June 3, 2000
In 1794, as the French Revolution began devouring its parents and Robespierre went to his date with the guillotine, a new governing body, the Directory, was formed. It would rule for the next four years, becoming more corrupt and unpopular with each passing month. Needing to project an image as protector of French financial interests, the they called for a ban on the importation of British goods. It was decreed in 1798 that all neutral vessels carrying cargo from Great Britain or her possessions were fair game for French privateers. This of course lead to a shortage of British goods, which in turn made them all the more valuable to other nations, a point not lost on the Yankee merchants from across the sea.

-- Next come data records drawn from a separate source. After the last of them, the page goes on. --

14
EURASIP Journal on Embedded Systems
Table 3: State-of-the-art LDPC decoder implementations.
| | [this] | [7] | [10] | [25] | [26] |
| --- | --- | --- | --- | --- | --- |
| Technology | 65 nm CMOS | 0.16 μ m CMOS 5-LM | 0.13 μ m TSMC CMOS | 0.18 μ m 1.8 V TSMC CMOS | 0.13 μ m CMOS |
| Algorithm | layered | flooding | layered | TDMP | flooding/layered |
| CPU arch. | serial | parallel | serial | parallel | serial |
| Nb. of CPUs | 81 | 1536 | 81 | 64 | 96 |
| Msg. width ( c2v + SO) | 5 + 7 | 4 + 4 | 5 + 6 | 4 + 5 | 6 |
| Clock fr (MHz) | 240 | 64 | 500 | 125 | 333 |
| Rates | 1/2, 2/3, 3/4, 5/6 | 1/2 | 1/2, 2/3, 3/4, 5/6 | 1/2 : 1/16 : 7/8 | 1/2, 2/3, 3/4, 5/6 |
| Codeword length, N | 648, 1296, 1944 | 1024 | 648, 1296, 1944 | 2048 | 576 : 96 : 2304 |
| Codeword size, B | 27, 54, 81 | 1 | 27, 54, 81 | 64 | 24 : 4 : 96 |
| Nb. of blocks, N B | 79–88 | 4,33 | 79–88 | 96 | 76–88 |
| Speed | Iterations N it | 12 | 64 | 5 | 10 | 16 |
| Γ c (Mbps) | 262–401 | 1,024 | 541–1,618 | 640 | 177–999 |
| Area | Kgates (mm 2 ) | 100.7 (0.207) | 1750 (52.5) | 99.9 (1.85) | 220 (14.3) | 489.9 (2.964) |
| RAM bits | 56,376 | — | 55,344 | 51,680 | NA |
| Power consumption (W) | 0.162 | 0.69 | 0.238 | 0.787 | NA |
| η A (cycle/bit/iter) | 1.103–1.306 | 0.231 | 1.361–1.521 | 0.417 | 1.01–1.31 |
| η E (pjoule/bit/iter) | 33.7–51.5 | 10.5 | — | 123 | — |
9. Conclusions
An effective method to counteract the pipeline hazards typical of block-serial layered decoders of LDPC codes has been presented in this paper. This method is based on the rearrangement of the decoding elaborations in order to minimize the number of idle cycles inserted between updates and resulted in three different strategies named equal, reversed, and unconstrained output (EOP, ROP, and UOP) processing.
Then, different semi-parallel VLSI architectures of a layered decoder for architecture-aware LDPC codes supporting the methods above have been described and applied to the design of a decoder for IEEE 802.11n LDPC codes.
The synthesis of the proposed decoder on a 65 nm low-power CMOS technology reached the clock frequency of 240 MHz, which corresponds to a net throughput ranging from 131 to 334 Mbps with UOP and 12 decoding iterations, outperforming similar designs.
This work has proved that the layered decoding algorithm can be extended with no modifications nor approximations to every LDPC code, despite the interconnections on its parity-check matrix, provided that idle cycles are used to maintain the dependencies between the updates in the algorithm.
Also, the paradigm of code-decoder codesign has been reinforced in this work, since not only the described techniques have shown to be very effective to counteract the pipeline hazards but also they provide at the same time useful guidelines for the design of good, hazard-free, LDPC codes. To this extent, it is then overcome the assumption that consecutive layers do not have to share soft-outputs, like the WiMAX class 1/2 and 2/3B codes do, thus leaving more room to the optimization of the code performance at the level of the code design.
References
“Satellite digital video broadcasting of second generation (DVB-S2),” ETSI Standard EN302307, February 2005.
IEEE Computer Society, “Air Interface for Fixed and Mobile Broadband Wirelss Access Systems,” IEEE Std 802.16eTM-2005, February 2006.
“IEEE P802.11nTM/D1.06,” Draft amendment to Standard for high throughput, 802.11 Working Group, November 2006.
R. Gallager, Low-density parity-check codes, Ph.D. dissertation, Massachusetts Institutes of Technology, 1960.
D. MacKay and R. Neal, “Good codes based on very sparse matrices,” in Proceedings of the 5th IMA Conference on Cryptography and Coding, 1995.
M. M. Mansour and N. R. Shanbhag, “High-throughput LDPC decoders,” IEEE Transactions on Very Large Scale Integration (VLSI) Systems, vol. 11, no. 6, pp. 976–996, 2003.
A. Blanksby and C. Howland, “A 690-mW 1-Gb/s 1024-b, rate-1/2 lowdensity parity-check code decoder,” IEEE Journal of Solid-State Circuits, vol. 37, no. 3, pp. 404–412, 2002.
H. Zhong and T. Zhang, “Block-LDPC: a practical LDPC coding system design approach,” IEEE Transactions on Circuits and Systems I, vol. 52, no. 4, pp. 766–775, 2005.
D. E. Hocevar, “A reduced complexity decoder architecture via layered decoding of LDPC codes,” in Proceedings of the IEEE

Captains like 25-year-old Nathaniel Silsbee of Salem, Massachusetts.
Silsbee. a future U. S. Senator, had gone off to sea as a young man, quickly becoming a captain, ship owner and merchant. Toward the end of a previous voyage in 1795, as he neared the Massachusetts coast he discovered his vessel was being shadowed by an unidentified schooner, apparently waiting for an opportunity to attack. While readying his ship's six guns he was informed by one of his officers that a number of his crew declared they had not signed on to fight and would not help in the ship's defense. Silsbee sealed the hatches and informed the recalcitrant sailors that they had been engaged to maintain the ship and would oblige him if they would head aloft and perform some preventative maintenance on the rigging. As they were heading for their assigned posts it suddenly occurred to them that they would make excellent targets; proverbial fish in a barrel. They returned to the deck faster than they'd left it, found safe positions behind the guns and helped discharge a broadside in the direction of the mystery vessel, driving it off.
Now Yankees are known for shrewdness and stubbornness and Silsbee was no exception, as he proved when matching wits against agents of the Directory in 1798. On a trading voyage to India in the ship Portland he had stopped in England to pick up a cargo of coal. Sailing around the Iberian peninsula he put in at Cadiz and there learned of the French decree against British goods. Part of his cargo had suddenly become both more valuable and too dangerous to carry. He immediately sold half to agents from Leghorn and Genoa, making them liable for its delivery. Further precautions were taken. The coal was hidden at a deserted spot along the coast where it could be picked up on the return voyage. The crew was paid off with the knowledge they'd have no trouble finding another ship, and a new crew was hired, one that could truthfully say they didn't know what the Portland's cargo was. Silsbee went so far as to erase the maker's names off his English navigational instruments. Then, with his "story" in place, he sailed on. When he reached Malaga he was detained and taken to the French consulate to be interviewed. He was told he might have to wait months before the consul could see him. He wasn't about to put up with that. He informed the secretary he would wait right where he was until the official, who was undoubtedly waiting to have his palm "greased", could see his way clear to an interview. 24 hours later he was still in his seat, not having eaten or slept, and showing no sign of leaving any time soon. Suddenly he was granted his interview and cleared to sail. He later learned that a colleague of the consul's asked him why he granted the interview in just one day. The official replied, "I found that I must either dismiss him or bury him...I preferred the former."